(Items from a data source)
..........

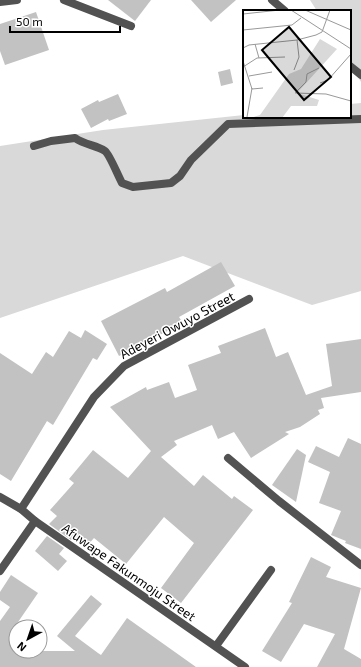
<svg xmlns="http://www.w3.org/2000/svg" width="361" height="667" font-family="'Exo 2',sans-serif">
<rect width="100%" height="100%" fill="#fff"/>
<g fill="#d9d9d9">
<path d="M 310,0 L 361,0 L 361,82 L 350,64 L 350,11 L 317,11 Z"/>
<path d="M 361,103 L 361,291 L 312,305 L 183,256 L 0,318 L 0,146 L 103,130 L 244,115 L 244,117 L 350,117 L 350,104 Z"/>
</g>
<g fill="#c2c2c2">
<path d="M 108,0 L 151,0 L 135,21 Z"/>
<path d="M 191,0 L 236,0 L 211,22 Z"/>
<path d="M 36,12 L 49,50 L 5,65 L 0,51 L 0,24 Z"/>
<path d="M 230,69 L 233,83 L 221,86 L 218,72 Z"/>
<path d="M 118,94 L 127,114 L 109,121 L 108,119 L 91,128 L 81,109 L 98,100 L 99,102 Z"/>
<path d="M 221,262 L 235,286 L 179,317 L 183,323 L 119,356 L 101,321 L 165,288 L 167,292 Z"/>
<path d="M 265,328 L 276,357 L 288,352 L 306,395 L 332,386 L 326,344 L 361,339 L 361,392 L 321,398 L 324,408 L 318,410 L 320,414 L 300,427 L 285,432 L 289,434 L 251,458 L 234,432 L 218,439 L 212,425 L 174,441 L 177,445 L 161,457 L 194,486 L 203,475 L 232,499 L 234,496 L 253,510 L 181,603 L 161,588 L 194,543 L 164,517 L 126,564 L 94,538 L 87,546 L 75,536 L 71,540 L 49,524 L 57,516 L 50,510 L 74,483 L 69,479 L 93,450 L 128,478 L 151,451 L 110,407 L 146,387 L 147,390 L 169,382 L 175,398 L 197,390 L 188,365 L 221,353 L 218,346 Z"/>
<path d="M 85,330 L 107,344 L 97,360 L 93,358 L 53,425 L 47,421 L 11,481 L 0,474 L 0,353 L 32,374 L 46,352 L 53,357 L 69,331 L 81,338 Z"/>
<path d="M 348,438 L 361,444 L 361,549 L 345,543 L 346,541 L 331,535 L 341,511 L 319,503 L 330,472 L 308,462 L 316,446 L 339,457 Z"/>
<path d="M 297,449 L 306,455 L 296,502 L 272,485 Z"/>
<path d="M 47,536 L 64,548 L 59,554 L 67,561 L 58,571 L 35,551 Z"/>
<path d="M 311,557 L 331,567 L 326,577 L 361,588 L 344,649 L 361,659 L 361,667 L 317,667 L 335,634 L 304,624 L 281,662 L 262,651 L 292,603 L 289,602 Z"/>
<path d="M 11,575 L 38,593 L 16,625 L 16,651 L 75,651 L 57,636 L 91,595 L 102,604 L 75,636 L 98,653 L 101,655 L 127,618 L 196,667 L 0,667 L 0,621 L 10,607 L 0,600 L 0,592 Z"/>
</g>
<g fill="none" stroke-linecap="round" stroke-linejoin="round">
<g stroke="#525252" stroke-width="8">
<path d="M 0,571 L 35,521"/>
<path d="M 216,646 L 271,570"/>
</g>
<g stroke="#525252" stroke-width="8">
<path d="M 64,0 L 131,26"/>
<path d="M 272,0 L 285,11"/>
<path d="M 0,2 L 17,0"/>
<path d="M 350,66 L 361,75"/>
<path d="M 34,146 L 51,141 L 75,138 C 85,145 96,145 105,151 C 110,155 118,176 122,183 L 133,187 L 171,183 L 180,176 L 191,160 L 228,124 L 361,119"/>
<path d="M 228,458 L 279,501 L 361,565"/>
<path d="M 0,497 L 21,509 L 35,521 L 245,667"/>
<path d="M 21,509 L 94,397 L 124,366 L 249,299"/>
</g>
</g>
<g text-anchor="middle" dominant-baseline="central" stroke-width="3" stroke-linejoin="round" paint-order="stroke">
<g font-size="13" fill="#000" stroke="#fff">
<text transform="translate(177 325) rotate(-28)">Adeyeri Owuyo Street</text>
<text transform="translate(129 572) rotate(35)">Afuwape Fakunmoju Street</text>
</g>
</g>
<g transform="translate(243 10)">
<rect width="108" height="108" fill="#fff"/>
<path d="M 77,29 L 94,39 L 54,83 L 76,90 L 74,96 L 48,96 L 39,108 L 7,108 L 17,105 L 46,64 L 58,59 Z" fill="#d9d9d9"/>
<path fill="none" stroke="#999" stroke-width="1" d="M 48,0 L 108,39M 62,0 L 108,20M 0,4 L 37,0M 0,20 L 49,15 L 58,8M 12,34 L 16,48M 0,38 L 6,35 L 54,30 L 73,25 L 79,22 L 87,0M 0,51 L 9,79 L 20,78M 0,57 L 14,48 L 42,47M 76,58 L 64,64 L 63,72 L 52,83 L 83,84 L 108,91M 51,60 L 56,47 L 54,30M 6,66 L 29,62M 77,73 L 85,70 L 108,44M 4,107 L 9,78"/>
<path fill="#000" fill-opacity="0.15" stroke="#000" stroke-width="2" d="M 46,17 L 88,67 L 61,90 L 19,40 Z"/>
<rect width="108" height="108" fill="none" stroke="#000" stroke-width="2"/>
</g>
<g transform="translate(28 639) rotate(220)"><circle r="19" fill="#ffffff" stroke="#999999"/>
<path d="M0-3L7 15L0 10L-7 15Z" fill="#000000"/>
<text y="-6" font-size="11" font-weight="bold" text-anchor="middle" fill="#000000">N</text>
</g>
<path d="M10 26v6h110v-6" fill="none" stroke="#000000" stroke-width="2"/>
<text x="16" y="26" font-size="12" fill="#000000" stroke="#ffffff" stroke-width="3" paint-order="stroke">50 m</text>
</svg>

..........

= WORK TO COMPLETE =
Each entry must be set down word for word; no image may be carried over.

= TASK ANSWER =
<svg xmlns="http://www.w3.org/2000/svg" width="361" height="667" font-family="'Exo 2',sans-serif">
<rect width="100%" height="100%" fill="#fff"/>
<g fill="#d9d9d9">
<path d="M 310,0 L 361,0 L 361,82 L 350,64 L 350,11 L 317,11 Z"/>
<path d="M 361,103 L 361,291 L 312,305 L 183,256 L 0,318 L 0,146 L 103,130 L 244,115 L 244,117 L 350,117 L 350,104 Z"/>
</g>
<g fill="#c2c2c2">
<path d="M 108,0 L 151,0 L 135,21 Z"/>
<path d="M 191,0 L 236,0 L 211,22 Z"/>
<path d="M 36,12 L 49,50 L 5,65 L 0,51 L 0,24 Z"/>
<path d="M 230,69 L 233,83 L 221,86 L 218,72 Z"/>
<path d="M 118,94 L 127,114 L 109,121 L 108,119 L 91,128 L 81,109 L 98,100 L 99,102 Z"/>
<path d="M 221,262 L 235,286 L 179,317 L 183,323 L 119,356 L 101,321 L 165,288 L 167,292 Z"/>
<path d="M 265,328 L 276,357 L 288,352 L 306,395 L 332,386 L 326,344 L 361,339 L 361,392 L 321,398 L 324,408 L 318,410 L 320,414 L 300,427 L 285,432 L 289,434 L 251,458 L 234,432 L 218,439 L 212,425 L 174,441 L 177,445 L 161,457 L 194,486 L 203,475 L 232,499 L 234,496 L 253,510 L 181,603 L 161,588 L 194,543 L 164,517 L 126,564 L 94,538 L 87,546 L 75,536 L 71,540 L 49,524 L 57,516 L 50,510 L 74,483 L 69,479 L 93,450 L 128,478 L 151,451 L 110,407 L 146,387 L 147,390 L 169,382 L 175,398 L 197,390 L 188,365 L 221,353 L 218,346 Z"/>
<path d="M 85,330 L 107,344 L 97,360 L 93,358 L 53,425 L 47,421 L 11,481 L 0,474 L 0,353 L 32,374 L 46,352 L 53,357 L 69,331 L 81,338 Z"/>
<path d="M 348,438 L 361,444 L 361,549 L 345,543 L 346,541 L 331,535 L 341,511 L 319,503 L 330,472 L 308,462 L 316,446 L 339,457 Z"/>
<path d="M 297,449 L 306,455 L 296,502 L 272,485 Z"/>
<path d="M 47,536 L 64,548 L 59,554 L 67,561 L 58,571 L 35,551 Z"/>
<path d="M 311,557 L 331,567 L 326,577 L 361,588 L 344,649 L 361,659 L 361,667 L 317,667 L 335,634 L 304,624 L 281,662 L 262,651 L 292,603 L 289,602 Z"/>
<path d="M 11,575 L 38,593 L 16,625 L 16,651 L 75,651 L 57,636 L 91,595 L 102,604 L 75,636 L 98,653 L 101,655 L 127,618 L 196,667 L 0,667 L 0,621 L 10,607 L 0,600 L 0,592 Z"/>
</g>
<g fill="none" stroke-linecap="round" stroke-linejoin="round">
<g stroke="#525252" stroke-width="8">
<path d="M 0,571 L 35,521"/>
<path d="M 216,646 L 271,570"/>
</g>
<g stroke="#525252" stroke-width="8">
<path d="M 64,0 L 131,26"/>
<path d="M 272,0 L 285,11"/>
<path d="M 0,2 L 17,0"/>
<path d="M 350,66 L 361,75"/>
<path d="M 34,146 L 51,141 L 75,138 C 85,145 96,145 105,151 C 110,155 118,176 122,183 L 133,187 L 171,183 L 180,176 L 191,160 L 228,124 L 361,119"/>
<path d="M 228,458 L 279,501 L 361,565"/>
<path d="M 0,497 L 21,509 L 35,521 L 245,667"/>
<path d="M 21,509 L 94,397 L 124,366 L 249,299"/>
</g>
</g>
<g text-anchor="middle" dominant-baseline="central" stroke-width="3" stroke-linejoin="round" paint-order="stroke">
<g font-size="13" fill="#000" stroke="#fff">
<text transform="translate(177 325) rotate(-28)">Adeyeri Owuyo Street</text>
<text transform="translate(129 572) rotate(35)">Afuwape Fakunmoju Street</text>
</g>
</g>
<g transform="translate(243 10)">
<rect width="108" height="108" fill="#fff"/>
<path d="M 77,29 L 94,39 L 54,83 L 76,90 L 74,96 L 48,96 L 39,108 L 7,108 L 17,105 L 46,64 L 58,59 Z" fill="#d9d9d9"/>
<path fill="none" stroke="#999" stroke-width="1" d="M 48,0 L 108,39M 62,0 L 108,20M 0,4 L 37,0M 0,20 L 49,15 L 58,8M 12,34 L 16,48M 0,38 L 6,35 L 54,30 L 73,25 L 79,22 L 87,0M 0,51 L 9,79 L 20,78M 0,57 L 14,48 L 42,47M 76,58 L 64,64 L 63,72 L 52,83 L 83,84 L 108,91M 51,60 L 56,47 L 54,30M 6,66 L 29,62M 77,73 L 85,70 L 108,44M 4,107 L 9,78"/>
<path fill="#000" fill-opacity="0.15" stroke="#000" stroke-width="2" d="M 46,17 L 88,67 L 61,90 L 19,40 Z"/>
<rect width="108" height="108" fill="none" stroke="#000" stroke-width="2"/>
</g>
<g transform="translate(28 639) rotate(220)"><circle r="19" fill="#ffffff" stroke="#999999"/>
<path d="M0-3L7 15L0 10L-7 15Z" fill="#000000"/>
<text y="-6" font-size="11" font-weight="bold" text-anchor="middle" fill="#000000">N</text>
</g>
<path d="M10 26v6h110v-6" fill="none" stroke="#000000" stroke-width="2"/>
<text x="16" y="26" font-size="12" fill="#000000" stroke="#ffffff" stroke-width="3" paint-order="stroke">50 m</text>
</svg>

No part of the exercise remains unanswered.